Task objective:
Below are entries; count each line that holds the word "program" and report the number without any other words.
Data section start
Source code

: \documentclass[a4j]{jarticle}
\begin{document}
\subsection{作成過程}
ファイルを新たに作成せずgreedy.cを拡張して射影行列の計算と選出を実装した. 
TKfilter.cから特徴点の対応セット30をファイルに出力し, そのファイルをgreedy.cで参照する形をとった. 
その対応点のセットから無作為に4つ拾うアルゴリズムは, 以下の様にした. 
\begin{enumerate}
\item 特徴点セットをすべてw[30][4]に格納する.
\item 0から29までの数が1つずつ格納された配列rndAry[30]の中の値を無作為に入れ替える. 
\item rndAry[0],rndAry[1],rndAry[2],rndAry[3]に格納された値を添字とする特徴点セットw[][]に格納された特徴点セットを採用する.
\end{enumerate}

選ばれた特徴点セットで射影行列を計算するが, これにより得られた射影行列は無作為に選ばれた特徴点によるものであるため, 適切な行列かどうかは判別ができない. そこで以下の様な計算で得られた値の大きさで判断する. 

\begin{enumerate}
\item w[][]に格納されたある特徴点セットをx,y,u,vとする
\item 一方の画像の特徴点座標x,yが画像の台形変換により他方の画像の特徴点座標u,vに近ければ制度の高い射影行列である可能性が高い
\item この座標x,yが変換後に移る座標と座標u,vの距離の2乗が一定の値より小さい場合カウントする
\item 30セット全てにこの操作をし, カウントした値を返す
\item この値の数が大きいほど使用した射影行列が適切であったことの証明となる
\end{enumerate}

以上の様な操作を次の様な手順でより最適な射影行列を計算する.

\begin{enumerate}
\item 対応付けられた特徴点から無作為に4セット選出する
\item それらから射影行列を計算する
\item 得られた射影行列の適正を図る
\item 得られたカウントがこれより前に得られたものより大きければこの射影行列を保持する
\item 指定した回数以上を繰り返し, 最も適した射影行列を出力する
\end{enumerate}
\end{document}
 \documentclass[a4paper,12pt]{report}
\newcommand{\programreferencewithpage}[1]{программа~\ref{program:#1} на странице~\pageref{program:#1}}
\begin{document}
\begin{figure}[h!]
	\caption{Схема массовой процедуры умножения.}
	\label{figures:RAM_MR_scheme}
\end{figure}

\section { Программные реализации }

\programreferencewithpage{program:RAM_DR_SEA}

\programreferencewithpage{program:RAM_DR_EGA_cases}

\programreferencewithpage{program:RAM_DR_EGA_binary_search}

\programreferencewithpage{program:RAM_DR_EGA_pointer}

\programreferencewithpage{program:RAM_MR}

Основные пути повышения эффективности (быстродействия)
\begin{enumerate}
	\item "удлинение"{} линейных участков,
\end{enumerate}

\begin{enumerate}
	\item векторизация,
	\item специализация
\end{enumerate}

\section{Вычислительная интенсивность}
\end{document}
Data section end
Answer section:
6